§ **Try it**:
Nothing but a number should be given: the count of lines in the data that include the string "brown".

§ **Collected data**:
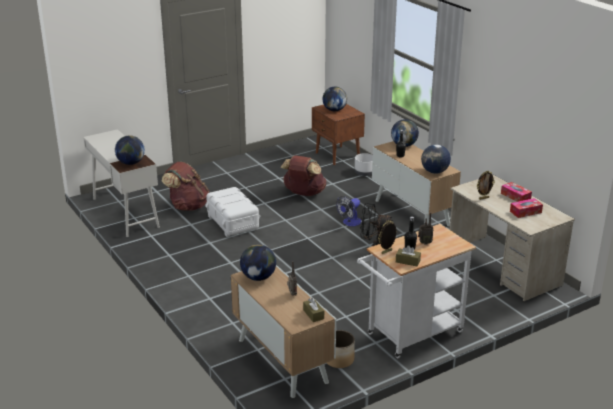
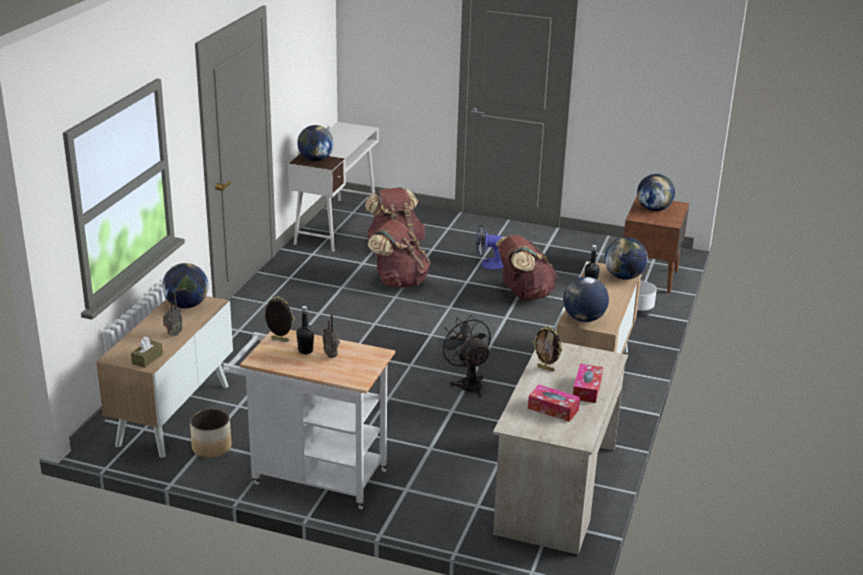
camera: 50 degrees right, 0 degrees up
(232, 222) = (399, 282): white storage box -> brown backpack
(349, 223) = (502, 346): fan -> fan (488, 264)
(407, 261) = (273, 359): brown tissue box -> none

§ **Answer for this exercise**:
2